Chloe, who lived in Traverse City, handled all the marketing and PR for Cloverleigh and helped manage the wine tasting rooms. She was ambitious and smart and creative, always coming up with new ideas, and she worked her ass off. It never seemed to me that my mom and dad recognized all the work she put in on a daily basis. I sometimes wondered if it was because Chloe had been a really difficult teenager—defiant and headstrong, an unapologetic rule breaker who loved pushing boundaries and sometimes forgot to think before speaking. The total opposite of me. Even as an adult, she often butted heads with our parents, and never seemed to back down. I often wished I was more like her.
I often wished I were more like any of them. I envied Sylvia’s happy marriage and family, April’s confidence and creative instincts, Meg’s fiery passion, Chloe’s outspokenness … they all seemed fearless to me. Sometimes I felt I was a Sawyer sister in name only. After all, I was the only one who’d never left the nest, not even for college.
It’s not that I hadn’t wanted to go away to school like my sisters had, but my parents, especially my mother, had encouraged me to attend classes locally so I could live at home. “That way, you’ll be close to doctors you’re familiar with,” she told me. “And you’ll be more comfortable and less stressed. I know you feel like you’d be fine, but why take the risk?”
How many times had I heard that question in my life—a thousand? A million? My mother put it to me constantly, regarding any number of things she wasn’t comfortable with me doing. And I could have answered any number of ways.

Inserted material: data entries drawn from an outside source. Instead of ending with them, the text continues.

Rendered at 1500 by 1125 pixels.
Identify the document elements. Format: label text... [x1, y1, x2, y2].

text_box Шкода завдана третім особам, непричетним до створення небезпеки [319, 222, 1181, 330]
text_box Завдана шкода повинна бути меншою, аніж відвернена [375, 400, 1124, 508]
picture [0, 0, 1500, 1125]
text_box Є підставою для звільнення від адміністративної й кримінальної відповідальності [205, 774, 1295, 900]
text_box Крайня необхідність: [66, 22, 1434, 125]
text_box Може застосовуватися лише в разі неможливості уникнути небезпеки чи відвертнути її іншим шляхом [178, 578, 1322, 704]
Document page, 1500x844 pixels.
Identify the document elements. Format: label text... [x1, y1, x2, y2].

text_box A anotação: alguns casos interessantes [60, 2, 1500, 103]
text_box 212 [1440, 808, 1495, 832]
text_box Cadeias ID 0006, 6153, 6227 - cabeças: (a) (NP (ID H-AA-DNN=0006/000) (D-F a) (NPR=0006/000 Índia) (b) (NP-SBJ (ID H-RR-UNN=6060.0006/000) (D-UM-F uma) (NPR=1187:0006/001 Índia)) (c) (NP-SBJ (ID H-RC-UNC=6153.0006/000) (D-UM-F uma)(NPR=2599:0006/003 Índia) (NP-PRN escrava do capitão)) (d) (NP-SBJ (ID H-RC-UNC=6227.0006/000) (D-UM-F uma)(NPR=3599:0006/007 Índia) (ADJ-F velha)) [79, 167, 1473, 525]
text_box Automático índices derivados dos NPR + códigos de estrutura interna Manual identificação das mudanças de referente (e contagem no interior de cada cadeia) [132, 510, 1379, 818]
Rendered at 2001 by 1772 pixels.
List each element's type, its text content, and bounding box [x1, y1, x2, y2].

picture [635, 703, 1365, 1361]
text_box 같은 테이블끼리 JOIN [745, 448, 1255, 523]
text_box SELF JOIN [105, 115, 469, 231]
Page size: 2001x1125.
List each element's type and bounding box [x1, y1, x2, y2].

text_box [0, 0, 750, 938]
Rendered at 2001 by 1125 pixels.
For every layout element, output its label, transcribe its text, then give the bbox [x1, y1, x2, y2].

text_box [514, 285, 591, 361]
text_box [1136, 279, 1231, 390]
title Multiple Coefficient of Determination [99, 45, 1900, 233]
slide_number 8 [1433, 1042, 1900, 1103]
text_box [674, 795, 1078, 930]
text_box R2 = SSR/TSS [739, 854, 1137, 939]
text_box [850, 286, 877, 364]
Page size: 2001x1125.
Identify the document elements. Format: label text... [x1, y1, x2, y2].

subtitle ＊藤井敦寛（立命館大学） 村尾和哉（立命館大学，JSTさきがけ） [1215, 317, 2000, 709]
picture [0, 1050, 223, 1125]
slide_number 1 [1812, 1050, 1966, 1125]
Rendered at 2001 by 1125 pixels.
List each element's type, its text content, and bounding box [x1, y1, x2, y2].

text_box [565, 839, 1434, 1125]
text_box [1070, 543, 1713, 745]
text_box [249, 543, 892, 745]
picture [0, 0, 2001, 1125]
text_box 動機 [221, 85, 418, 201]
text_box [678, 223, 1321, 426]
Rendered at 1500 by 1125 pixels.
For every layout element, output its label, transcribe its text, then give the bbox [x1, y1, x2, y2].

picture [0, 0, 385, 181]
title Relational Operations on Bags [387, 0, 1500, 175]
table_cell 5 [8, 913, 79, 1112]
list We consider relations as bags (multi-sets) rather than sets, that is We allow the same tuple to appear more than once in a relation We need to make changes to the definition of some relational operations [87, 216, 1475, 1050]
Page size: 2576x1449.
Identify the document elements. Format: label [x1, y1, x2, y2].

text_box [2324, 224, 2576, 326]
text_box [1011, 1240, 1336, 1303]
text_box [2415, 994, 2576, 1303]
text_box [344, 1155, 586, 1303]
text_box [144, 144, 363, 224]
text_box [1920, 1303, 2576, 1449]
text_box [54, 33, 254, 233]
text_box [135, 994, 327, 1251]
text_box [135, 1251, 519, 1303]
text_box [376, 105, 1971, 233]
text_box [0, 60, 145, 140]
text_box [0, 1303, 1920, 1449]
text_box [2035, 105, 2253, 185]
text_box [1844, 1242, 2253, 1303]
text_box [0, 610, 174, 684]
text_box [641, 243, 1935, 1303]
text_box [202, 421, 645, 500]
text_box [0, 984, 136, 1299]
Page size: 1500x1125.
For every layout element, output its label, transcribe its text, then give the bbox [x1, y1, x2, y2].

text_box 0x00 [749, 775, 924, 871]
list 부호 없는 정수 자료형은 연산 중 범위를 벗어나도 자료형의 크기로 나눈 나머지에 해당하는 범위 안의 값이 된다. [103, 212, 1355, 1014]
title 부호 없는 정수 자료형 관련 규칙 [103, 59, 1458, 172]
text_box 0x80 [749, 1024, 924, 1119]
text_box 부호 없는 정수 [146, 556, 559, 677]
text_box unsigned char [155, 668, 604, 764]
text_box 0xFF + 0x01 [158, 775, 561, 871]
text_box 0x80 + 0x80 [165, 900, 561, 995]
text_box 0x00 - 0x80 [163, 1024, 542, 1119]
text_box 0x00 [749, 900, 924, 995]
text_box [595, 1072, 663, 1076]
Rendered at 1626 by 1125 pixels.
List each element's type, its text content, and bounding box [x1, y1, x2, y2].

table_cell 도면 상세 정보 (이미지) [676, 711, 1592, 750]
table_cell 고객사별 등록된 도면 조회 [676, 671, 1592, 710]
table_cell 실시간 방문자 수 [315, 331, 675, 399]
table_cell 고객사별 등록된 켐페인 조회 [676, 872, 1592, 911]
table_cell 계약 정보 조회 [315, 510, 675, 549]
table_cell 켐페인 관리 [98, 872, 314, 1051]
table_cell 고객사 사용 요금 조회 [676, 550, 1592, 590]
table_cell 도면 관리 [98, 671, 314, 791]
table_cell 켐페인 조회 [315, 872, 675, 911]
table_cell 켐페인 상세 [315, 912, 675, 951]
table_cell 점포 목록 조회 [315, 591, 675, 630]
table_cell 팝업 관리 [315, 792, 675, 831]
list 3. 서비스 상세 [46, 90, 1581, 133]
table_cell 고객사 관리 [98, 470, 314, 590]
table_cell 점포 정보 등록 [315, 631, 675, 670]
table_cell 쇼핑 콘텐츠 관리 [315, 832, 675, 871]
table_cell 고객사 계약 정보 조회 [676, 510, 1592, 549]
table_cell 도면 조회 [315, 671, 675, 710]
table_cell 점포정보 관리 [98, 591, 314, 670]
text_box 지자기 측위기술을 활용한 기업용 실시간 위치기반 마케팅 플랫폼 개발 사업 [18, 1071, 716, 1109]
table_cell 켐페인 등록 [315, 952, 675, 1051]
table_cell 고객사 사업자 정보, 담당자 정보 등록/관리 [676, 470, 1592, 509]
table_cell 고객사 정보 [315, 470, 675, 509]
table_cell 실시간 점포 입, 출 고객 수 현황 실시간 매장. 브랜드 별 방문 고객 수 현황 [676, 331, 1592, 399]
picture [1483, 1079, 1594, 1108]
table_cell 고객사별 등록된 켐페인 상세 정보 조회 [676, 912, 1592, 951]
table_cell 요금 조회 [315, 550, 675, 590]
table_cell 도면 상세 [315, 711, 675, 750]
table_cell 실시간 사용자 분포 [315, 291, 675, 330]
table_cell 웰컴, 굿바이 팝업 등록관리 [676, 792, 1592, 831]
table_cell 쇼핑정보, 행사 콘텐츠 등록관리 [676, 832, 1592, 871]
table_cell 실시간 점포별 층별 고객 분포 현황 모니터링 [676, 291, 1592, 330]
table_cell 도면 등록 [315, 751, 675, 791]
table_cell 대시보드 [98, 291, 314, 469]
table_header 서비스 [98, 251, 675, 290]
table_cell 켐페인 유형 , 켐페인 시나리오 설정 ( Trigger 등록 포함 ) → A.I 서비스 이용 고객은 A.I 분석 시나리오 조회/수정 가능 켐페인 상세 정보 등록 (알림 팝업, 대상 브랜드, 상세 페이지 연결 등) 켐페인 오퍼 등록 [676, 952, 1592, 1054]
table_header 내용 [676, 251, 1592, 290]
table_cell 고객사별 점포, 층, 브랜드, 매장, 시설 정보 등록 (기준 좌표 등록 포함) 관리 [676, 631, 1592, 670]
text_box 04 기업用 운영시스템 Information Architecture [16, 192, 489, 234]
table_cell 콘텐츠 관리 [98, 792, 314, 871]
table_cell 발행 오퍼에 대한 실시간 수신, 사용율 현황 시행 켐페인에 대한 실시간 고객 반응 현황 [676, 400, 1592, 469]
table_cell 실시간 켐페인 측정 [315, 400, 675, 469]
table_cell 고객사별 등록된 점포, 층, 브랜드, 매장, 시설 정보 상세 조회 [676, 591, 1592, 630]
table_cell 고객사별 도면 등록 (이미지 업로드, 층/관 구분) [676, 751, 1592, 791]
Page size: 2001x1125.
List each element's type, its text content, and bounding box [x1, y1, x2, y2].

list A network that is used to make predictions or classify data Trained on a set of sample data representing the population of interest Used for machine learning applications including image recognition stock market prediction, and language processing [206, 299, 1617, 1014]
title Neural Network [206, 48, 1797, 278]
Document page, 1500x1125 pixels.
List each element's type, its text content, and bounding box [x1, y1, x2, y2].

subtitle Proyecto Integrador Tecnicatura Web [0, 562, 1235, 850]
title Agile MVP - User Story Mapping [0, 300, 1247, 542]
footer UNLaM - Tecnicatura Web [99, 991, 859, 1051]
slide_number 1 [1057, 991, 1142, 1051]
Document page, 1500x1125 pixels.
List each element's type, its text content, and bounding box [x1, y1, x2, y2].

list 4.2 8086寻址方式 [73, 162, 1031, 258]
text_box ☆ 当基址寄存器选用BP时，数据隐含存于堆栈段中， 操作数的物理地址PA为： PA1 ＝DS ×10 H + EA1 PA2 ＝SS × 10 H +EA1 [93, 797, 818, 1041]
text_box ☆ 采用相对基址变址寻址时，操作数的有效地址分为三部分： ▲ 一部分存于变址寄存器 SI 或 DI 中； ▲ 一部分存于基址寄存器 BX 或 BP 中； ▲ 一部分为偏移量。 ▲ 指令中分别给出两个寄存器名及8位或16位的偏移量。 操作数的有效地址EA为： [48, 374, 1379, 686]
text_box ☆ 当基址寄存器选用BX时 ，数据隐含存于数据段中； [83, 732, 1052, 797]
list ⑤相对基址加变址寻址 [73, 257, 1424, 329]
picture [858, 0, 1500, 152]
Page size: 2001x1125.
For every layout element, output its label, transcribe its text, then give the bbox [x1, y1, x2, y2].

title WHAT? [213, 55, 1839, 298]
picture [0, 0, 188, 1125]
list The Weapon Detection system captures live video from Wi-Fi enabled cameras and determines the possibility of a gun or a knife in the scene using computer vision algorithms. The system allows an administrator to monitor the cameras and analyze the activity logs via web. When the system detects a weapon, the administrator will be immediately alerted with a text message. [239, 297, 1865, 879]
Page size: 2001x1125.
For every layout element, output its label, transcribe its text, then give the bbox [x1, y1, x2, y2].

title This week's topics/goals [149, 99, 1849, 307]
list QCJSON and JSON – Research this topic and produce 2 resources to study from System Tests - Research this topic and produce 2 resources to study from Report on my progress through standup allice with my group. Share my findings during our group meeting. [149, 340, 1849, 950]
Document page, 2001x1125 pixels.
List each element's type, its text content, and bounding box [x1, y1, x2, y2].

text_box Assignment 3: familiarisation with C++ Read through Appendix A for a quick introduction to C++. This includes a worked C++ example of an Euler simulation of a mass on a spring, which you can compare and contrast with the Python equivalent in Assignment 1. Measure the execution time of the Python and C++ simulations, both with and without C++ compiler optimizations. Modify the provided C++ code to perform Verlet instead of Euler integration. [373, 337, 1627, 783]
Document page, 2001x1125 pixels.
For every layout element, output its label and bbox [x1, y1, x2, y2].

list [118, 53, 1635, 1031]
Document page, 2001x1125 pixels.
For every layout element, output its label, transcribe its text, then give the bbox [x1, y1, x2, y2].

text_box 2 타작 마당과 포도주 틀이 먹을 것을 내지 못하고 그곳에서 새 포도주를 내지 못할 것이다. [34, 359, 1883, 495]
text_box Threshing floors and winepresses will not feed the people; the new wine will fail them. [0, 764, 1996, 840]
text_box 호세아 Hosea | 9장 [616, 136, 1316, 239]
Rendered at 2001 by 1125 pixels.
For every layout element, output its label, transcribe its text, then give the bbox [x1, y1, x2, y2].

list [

Because I’m an adult and want to make my own decisions? Because I’m tired of being treated like I’m made of glass? Because I don’t want to end up with zero mistakes and a thousand regrets?
But I never said those things.
Deep down, I knew that my parents only sheltered me because they loved me so much, and I couldn’t really complain about anything. I loved the farm and the inn and the nearby small town of Hadley Harbor—I couldn’t really imagine myself living anywhere else. I had my own suite with plenty of privacy, and there was nothing I needed that I lacked. My job at reception wasn’t hard, my hours gave me plenty of time to bake, and I liked meeting new people, greeting the guests, showing off everything we offered. I knew this place like the back of my hand.
Of course, it might have been nice to have a few more friends my age, but we lived in a rural area without much economic or social opportunity for young people, especially during the winter. And because I’d missed so much school and gotten behind due to surgeries and hospital stays—not to mention my parents’ fears about infection—my mother had decided to homeschool me after second grade, so I didn’t have any childhood besties to call up, either.
But I had my parents and my sisters and the people I worked with. I’d even had a few flings during the summer tourist season, when the inn and the town were packed with people, and I definitely wasn’t the innocent lamb my parents thought I was. If I sometimes felt a little lonely, I supposed it was a small price to pay for having such a comfortable life.
Still.
I slipped my hand into the pocket of my black work pants and pulled out the business card I’d tucked in there earlier.
Declan MacAllister.
It would be nice to have someone to share it with.
Mack
My alarm went off at six-fifteen as usual, and I jumped into the shower. By six-thirty I was dressed for work and heading upstairs to wake the girls.
It had taken me a while, but I finally had the school morning routine down pat, and today went off with downright military precision.